**SELECTED TEXT**.
▶

(KNSI) – The St. Cloud City Council could sign off on a long-term vision for downtown Monday, when it holds a public hearing on the draft downtown comprehensive plan and is set to vote after taking public comment.
The plan gets a full day of council attention. Members first review and discuss it during a study session at 4:00 p.m. Monday, June 15th, in the council chambers, then take it up formally at their regular meeting at 6:00 p.m., where the public hearing and vote are scheduled. Community Development Director Matt Glaesman is set to walk the council through the document during the afternoon session.
Monday’s hearing follows the planning commission’s approval last month of the downtown plan and a companion Division Street subarea plan, on a 5-1 vote, with Commissioner Sabrin Ali casting the lone no vote. That action came after its own public hearing and a roughly month-long comment period.
Glaesman has stressed throughout the process that the document is a long-term vision rather than a mandate, and that it gives the city no authority to force any property owner to sell or redevelop.
The draft sets a 20-year horizon. It describes a downtown that by 2045 functions as a year-round regional destination for entertainment, art, history, culture, and riverfront activity while holding onto its historic “Granite City” identity.
The plan builds on the city’s 2015 comprehensive plan and covers the downtown core and the Division Street corridor. Six goals anchor the document, ranging from advancing redevelopment and activating both Mississippi riverfronts to expanding housing and prioritizing pedestrians. A set of “big moves” turns those goals into priorities, including reclaiming the Mississippi River as downtown’s “front door,” expanding downtown living, and positioning the area as a regional destination.

◀

**SUPPLIED RECORDS**.
▶

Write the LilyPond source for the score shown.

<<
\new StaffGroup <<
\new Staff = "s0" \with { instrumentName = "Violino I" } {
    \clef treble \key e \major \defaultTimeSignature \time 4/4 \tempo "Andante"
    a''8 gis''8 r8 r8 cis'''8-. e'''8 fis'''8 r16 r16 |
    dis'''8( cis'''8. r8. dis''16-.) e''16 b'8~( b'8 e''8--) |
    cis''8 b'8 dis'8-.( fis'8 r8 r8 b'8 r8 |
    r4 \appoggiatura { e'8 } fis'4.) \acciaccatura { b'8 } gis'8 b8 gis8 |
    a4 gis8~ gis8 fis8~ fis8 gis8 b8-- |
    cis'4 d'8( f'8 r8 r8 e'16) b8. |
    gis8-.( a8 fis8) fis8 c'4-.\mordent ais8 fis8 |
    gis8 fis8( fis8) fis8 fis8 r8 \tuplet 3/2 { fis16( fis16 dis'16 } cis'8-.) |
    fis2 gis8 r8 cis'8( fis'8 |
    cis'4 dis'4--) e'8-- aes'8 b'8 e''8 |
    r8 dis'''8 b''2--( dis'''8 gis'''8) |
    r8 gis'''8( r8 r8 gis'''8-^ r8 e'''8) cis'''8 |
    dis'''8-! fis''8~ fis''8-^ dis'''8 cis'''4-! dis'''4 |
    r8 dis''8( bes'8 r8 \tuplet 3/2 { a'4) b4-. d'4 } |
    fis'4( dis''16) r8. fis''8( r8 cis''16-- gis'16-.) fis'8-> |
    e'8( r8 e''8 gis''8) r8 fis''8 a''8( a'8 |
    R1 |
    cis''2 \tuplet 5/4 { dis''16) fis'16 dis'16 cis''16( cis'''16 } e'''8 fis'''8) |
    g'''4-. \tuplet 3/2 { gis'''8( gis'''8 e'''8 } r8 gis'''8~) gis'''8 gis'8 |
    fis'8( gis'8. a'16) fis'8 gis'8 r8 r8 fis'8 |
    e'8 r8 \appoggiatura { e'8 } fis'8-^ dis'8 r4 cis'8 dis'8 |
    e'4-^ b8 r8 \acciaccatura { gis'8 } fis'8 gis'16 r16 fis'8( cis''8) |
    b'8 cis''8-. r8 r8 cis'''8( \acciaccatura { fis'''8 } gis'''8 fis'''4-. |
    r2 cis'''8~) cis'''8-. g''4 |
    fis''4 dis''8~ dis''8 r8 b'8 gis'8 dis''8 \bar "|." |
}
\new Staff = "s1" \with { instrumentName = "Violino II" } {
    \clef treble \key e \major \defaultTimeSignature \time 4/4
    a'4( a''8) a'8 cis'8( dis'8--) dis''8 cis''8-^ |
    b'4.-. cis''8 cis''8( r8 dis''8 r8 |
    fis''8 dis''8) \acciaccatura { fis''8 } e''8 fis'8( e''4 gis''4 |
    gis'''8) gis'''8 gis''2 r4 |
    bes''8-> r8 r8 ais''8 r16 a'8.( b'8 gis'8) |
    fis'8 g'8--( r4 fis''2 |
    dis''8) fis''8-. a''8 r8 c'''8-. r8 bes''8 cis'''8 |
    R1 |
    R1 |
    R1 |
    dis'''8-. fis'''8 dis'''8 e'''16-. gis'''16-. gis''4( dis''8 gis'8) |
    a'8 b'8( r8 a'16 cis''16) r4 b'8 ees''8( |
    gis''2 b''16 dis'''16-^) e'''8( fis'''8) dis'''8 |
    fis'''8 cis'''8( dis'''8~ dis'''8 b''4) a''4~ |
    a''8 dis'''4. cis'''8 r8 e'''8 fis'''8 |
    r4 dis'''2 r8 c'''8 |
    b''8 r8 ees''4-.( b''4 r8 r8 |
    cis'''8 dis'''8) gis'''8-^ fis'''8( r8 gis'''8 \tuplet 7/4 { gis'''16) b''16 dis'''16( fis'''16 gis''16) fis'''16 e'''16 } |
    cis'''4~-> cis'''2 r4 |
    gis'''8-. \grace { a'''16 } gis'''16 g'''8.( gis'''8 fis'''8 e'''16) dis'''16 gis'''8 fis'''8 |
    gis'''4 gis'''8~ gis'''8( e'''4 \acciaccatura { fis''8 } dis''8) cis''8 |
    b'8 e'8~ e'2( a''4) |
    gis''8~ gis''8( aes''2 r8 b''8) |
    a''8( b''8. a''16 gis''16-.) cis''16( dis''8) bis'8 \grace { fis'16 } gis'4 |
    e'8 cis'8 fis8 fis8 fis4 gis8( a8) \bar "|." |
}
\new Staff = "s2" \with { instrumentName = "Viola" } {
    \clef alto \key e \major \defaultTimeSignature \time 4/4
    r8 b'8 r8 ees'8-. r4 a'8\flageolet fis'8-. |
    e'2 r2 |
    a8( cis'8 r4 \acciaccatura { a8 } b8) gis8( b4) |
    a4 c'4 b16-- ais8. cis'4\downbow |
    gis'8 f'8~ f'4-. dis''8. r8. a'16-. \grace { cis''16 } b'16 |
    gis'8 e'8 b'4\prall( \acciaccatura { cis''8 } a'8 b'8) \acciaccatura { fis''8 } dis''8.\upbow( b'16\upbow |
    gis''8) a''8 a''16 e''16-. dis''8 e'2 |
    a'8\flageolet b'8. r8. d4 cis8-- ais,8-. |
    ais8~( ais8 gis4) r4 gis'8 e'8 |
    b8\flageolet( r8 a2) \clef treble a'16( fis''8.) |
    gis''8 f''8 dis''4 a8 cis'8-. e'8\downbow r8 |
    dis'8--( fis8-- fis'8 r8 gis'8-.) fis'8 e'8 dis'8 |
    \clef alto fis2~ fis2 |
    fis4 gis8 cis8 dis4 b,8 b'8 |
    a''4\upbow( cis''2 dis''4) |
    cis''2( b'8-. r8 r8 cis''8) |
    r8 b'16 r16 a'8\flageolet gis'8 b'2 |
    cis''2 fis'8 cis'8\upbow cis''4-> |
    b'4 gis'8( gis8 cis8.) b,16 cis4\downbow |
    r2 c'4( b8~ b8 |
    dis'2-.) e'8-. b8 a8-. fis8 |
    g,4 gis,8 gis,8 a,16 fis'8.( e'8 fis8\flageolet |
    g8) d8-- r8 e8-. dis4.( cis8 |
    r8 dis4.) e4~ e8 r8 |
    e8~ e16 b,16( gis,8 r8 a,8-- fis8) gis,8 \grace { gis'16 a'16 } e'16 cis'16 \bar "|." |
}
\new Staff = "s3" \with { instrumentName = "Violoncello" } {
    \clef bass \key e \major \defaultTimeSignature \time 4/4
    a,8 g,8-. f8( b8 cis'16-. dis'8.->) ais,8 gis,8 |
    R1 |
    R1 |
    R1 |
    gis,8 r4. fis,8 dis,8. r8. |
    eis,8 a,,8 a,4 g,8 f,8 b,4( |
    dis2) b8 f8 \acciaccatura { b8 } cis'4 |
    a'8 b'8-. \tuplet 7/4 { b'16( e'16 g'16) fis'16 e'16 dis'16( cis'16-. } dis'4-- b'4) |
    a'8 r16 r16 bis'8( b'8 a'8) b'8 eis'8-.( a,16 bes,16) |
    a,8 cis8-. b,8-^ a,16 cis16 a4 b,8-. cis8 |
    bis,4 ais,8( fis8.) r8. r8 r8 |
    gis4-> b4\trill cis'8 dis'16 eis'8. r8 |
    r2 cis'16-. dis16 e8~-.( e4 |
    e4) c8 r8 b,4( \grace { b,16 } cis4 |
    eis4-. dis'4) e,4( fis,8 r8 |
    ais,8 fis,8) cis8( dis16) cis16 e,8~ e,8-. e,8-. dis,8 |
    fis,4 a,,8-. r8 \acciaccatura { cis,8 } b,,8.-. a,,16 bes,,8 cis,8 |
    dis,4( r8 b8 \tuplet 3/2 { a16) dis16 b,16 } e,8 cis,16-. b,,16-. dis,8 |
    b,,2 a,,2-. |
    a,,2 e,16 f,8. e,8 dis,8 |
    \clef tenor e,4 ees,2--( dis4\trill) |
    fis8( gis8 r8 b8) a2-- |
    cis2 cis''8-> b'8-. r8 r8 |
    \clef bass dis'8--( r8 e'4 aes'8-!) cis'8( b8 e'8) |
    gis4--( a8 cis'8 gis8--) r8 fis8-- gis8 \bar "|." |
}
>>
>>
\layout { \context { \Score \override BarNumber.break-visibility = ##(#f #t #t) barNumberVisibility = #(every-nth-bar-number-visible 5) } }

◀

**ACTIVITY LIST**.
**a)** List the kinds of activity for which the downtown plan article says downtown St. Cloud will serve as a year-round regional destination by 2045.
**b)** Quote the downtown plan article between "Monday’s hearing follows" and "month-long comment period.", inclusive.
Rely only on the text about the St. Cloud downtown plan, not on the records.

**SOLVED TASKS**.
**a)**
- Entertainment
- Art
- History
- Culture
- Riverfront activity

**b)**
Monday’s hearing follows the planning commission’s approval last month of the downtown plan and a companion Division Street subarea plan, on a 5-1 vote, with Commissioner Sabrin Ali casting the lone no vote. That action came after its own public hearing and a roughly month-long comment period.